10月31日の未明に発生した火災の出火元は当時、無人で電源も切られていたという正殿と見られている。現在、警察、消防による実況見分が進められているが、出火原因の究明とともに、防火体制などの検証も必要だ。
今年4月のパリのノートルダム大聖堂火災を契機に文化庁は国宝などの防火設備について緊急調査を実施。20年度予算の概算要求では、文化財の防災対策費に19年度当初の約4倍となる80億円を計上する方針を示していた。
文化庁は9月、文化財へのスプリンクラー設置を推奨する通知を出したが、首里城は対象外。消防法でも設置義務はなく、実際に設置されていなかった。一方で「ドレンチャー」という延焼防止設備などは設けられていた。今回、そうした設備は想定通りに作動していたのか。
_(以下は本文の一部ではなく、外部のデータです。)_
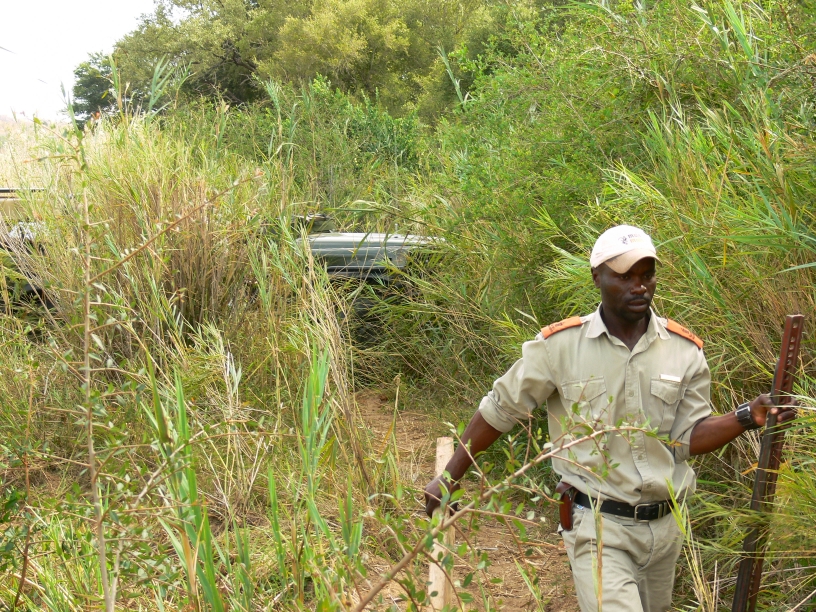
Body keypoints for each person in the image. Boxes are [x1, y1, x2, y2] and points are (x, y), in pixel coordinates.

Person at [423, 225, 791, 612]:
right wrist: (449, 476)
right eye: (624, 276)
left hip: (666, 529)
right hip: (598, 525)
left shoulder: (684, 352)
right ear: (597, 277)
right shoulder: (560, 347)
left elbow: (686, 439)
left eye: (647, 275)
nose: (639, 286)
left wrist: (747, 416)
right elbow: (501, 409)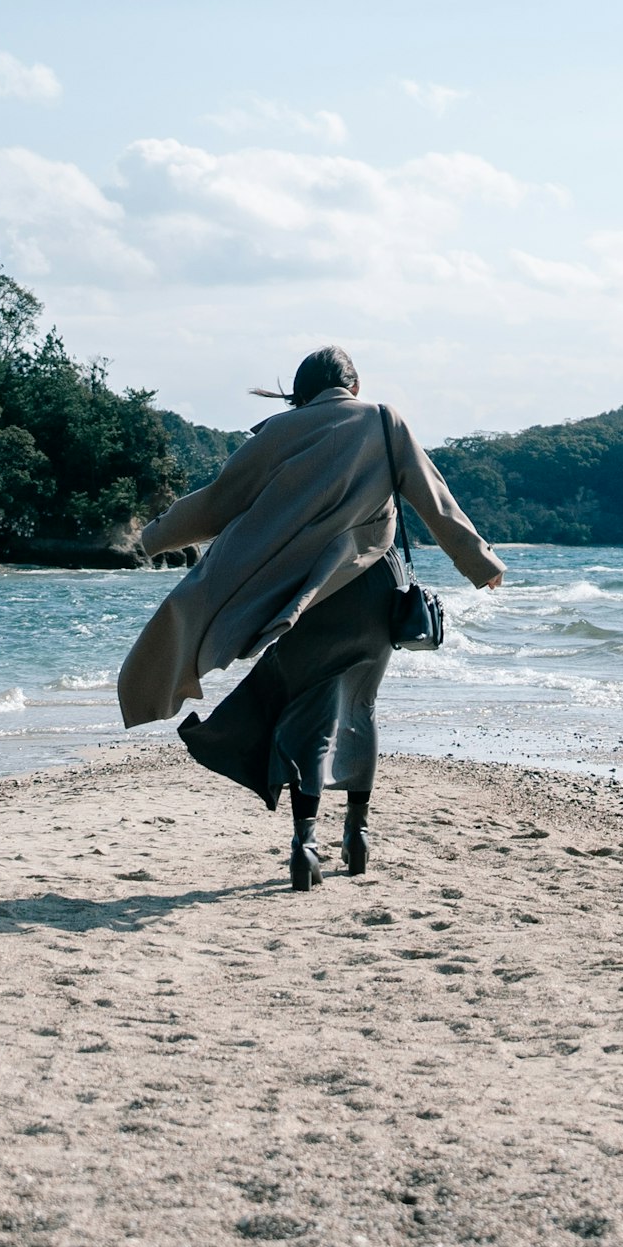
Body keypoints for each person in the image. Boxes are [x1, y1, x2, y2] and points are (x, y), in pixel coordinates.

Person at [114, 346, 505, 890]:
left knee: (308, 710)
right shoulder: (384, 421)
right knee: (360, 707)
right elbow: (433, 498)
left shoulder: (280, 432)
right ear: (355, 384)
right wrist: (479, 562)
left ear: (300, 390)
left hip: (312, 595)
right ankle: (359, 834)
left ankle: (305, 843)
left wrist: (155, 537)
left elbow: (219, 502)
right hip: (375, 591)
人的な警備体制なども含め詳細に調査し、今後の教訓とすべきだ。
玉城デニー知事は、22年までに再建計画を策定する考えを、菅義偉官房長官に伝え、菅氏も「財政的な措置も含め、全面的に支援する」と述べた。資材確保など課題は多いが、参考資料なども焼失しゼロからの出発だった戦後の復元に比べれば、技術面でのハードルは低いのではないか。
熊本県や熊本市もいち早く募金箱を設置し支援に動きだした。3年半前に熊本地震での熊本城崩壊を経験し、再建に全国から支援を受けている私たちこそ、首里城焼失の痛みを共有できるはずだ。沖縄県民と手を携え、早期の再建を目指したい。首里城が再びよみがえり、新たな希望の象徴となることを心から願う。